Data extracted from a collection
--------------------------------

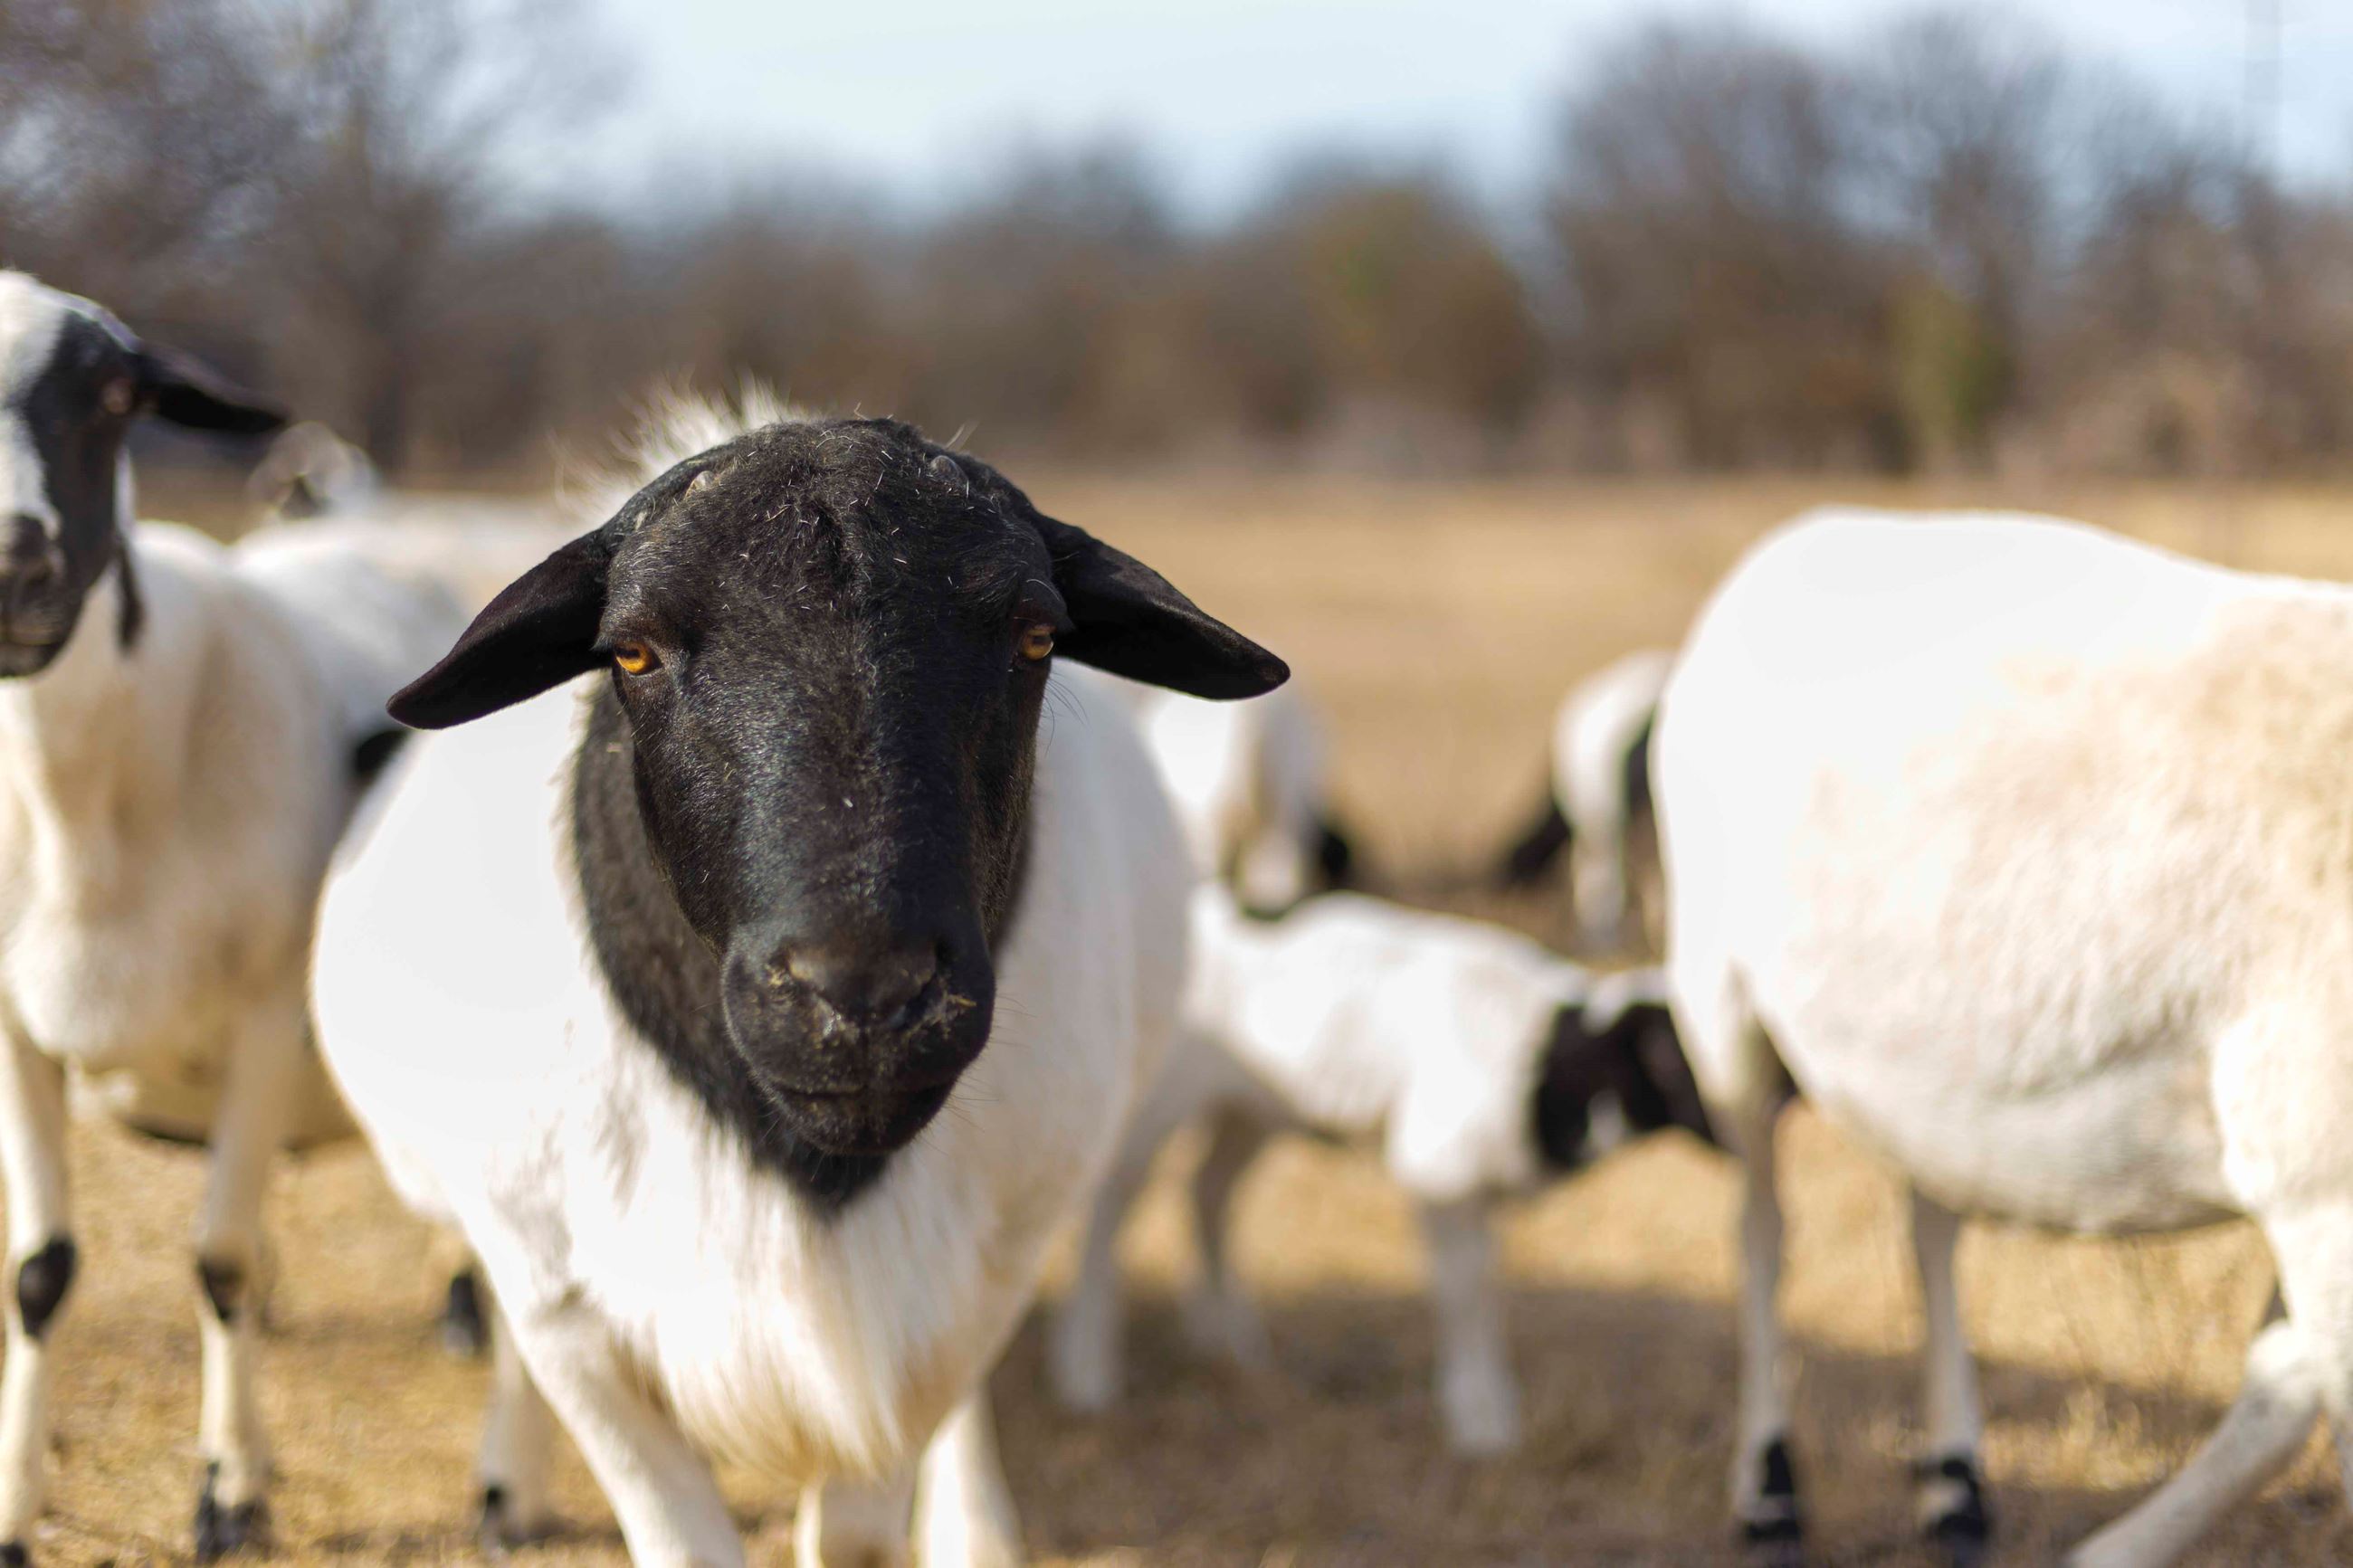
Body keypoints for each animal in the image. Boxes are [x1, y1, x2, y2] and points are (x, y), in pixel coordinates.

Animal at [0, 270, 473, 1562]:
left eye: (116, 393)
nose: (12, 559)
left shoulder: (268, 1009)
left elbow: (215, 1262)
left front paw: (230, 1493)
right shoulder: (8, 1027)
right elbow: (40, 1271)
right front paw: (11, 1505)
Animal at [1048, 885, 1714, 1456]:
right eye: (1673, 1054)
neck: (1546, 1066)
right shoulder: (1439, 1171)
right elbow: (1468, 1288)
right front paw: (1481, 1415)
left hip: (1250, 1107)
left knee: (1208, 1189)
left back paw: (1230, 1341)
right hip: (1149, 1100)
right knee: (1108, 1207)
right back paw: (1087, 1368)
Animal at [1655, 505, 2353, 1567]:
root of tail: (1802, 531)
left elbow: (2283, 1381)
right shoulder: (2317, 1174)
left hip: (1922, 1066)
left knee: (1928, 1223)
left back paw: (1954, 1482)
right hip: (1717, 999)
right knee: (1761, 1231)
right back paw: (1769, 1488)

--------------------------------

WHAT IS BEING ASKED
In the data above, start at the line that has "left hip: (1250, 1107)", stop after the line that has "right knee: (1761, 1231)", and print every line in between exactly as it stands.

ANSWER
left hip: (1250, 1107)
left knee: (1208, 1189)
left back paw: (1230, 1341)
right hip: (1149, 1100)
right knee: (1108, 1207)
right back paw: (1087, 1368)
Animal at [1655, 505, 2353, 1567]:
root of tail: (1802, 531)
left elbow: (2283, 1381)
right shoulder: (2317, 1174)
left hip: (1922, 1066)
left knee: (1928, 1223)
left back paw: (1954, 1482)
right hip: (1717, 999)
right knee: (1761, 1231)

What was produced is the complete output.